Une brève histoire de l’Opéra de Lyon
Un nouvel Opéra en lieu et place du Théâtre de Soufflot
Pour le nouvel édifice destiné à remplacer le Théâtre de Soufflot et inauguré en 1833, soit environ 7 ans après la destruction du précédent bâtiment, deux architectes sont choisis par la mairie, sans même l’organisation d’un concours comme il était pourtant d’usage de procéder alors. Il s’agit de Antoine-Marie Chenavard et de Jean-Marie Pollet.
Natif de Lyon, Chenavard, architecte en chef du département du Rhône devient, en 1830, l’un des quatre membres fondateurs de la Société académique d’architecture de Lyon. Chevanard s’est déjà distingué en œuvrant aux plans de l’hôtel de la Préfecture du Rhône et se signalera en travaillant sur la construction de l’Église Saint-Denis de la Croix-Rousse, entre 1830 et 1840.
Lyonnais de naissance comme Chenavard, Pollet lui sert d’adjoint. Bien que membre de la société académique d’architecture de Lyon, il ne bénéficie pas d’une aura comparable à celle du vénérable architecte mais aussi professeur et voyer Chenavard. Les diverses restaurations qui l’ont fait connaître n’échappent ainsi pas aux critiques. L’exemple le plus frappant est probablement celle de l’Église d’Ainay, à Lyon, sujette à divers revirements de Pollet et la cible des critiques de Prosper Mérimée. Peu satisfait du résultat, le Conseil des bâtiment civil charge, à la mort de Pollet, l’architecte Charles Questel de corriger l’ouvrage laissé par son controversé prédécesseur.

© Pixabay, loictijsseling
Bâti suivant les règles classiques, les architectes ont paré la façade du Théâtre d’un nombre pair de colonnes, en l’occurrence 8. C’est pourquoi, lorsqu’il est question, en 1862, de surmonter chacune d’entre elles d’une des 9 Muses, Uranie, patronne de l’astronomie et de l’astrologie, est mise de côté. La rumeur courut qu’on en sculpta tout de même la statue et qu’on lui fit une place sur une colonne érigée Place de la Comédie, laquelle aurait été détruite mais il est plus que probable que ce fait relève de la pure invention.
Ornent donc les 8 colonnes les statues de 8 des 9 filles de Zeus et Mnémosyne, de gauche à droite :
- Érato (Muse de la poésie lyrique, dont on doit la sculpture à François-Félix Roubaud) ;
- Clio (Muse de l’histoire, dont on doit la sculpture à Jean-Marie Bonassieux) ;
- Euterpe (Muse de la musique, dont on doit la sculpture à Joseph-Hugues Fabisch) ;
- Melpomène (Muse de la tragédie et du chant, dont on doit la sculpture, qui tient un masque, à Jean-Marie Bonassieux) ;
- Thalie (Muse de la comédie, dont on doit la sculpture à Guillaume Bonnet) ;
- Calliope (Muse de poésie épique, dont on doit la sculpture à Guillaume Bonnet) ;
- Polymnie (Muse de la rhétorique et de l’éloquence, dont on doit la sculpture à Joseph-Hugues Fabisch) ;
- Terpsichore (Muse de la danse, dont on doit la sculpture à François-Félix Roubaud).

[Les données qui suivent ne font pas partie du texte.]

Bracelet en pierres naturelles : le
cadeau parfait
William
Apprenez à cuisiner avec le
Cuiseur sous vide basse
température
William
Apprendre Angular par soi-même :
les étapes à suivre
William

© Pixabay, jeanlouisservais
Jean Nouvel transforme l’Opéra
C’est, cette fois, par le biais d’un concours qu’est choisi l’architecte qui doit agrandir, rénover et moderniser le Théâtre. Il s’agit de Jean Nouvel.
Ainsi chargé de la restauration du bâtiment de 1986 à 1993, il n’en conserve que les quatre façades et le foyer, et élève, entre les quatre murs d’époque, un nouveau bâtiment monumental de 18 niveaux, triplant ainsi le volume du Théatre de Chevanard et Pollet. La grande salle de spectacle est agrandie et peut désormais accueillir 1100 spectateurs. En outre, celle-ci est suspendue, dans le but de la préserver du mieux possible des vibrations du métro et de la circulation automobile.

© Pixabay, CETIAT
L’immense superficie du nouveau théâtre permet d’y loger un amphithéâtre de 200 places et plusieurs salles de répétition de même que, sous la voûte de verre au sommet de l’édifice, une salle de répétition de ballet s’étandant sur 420 m2.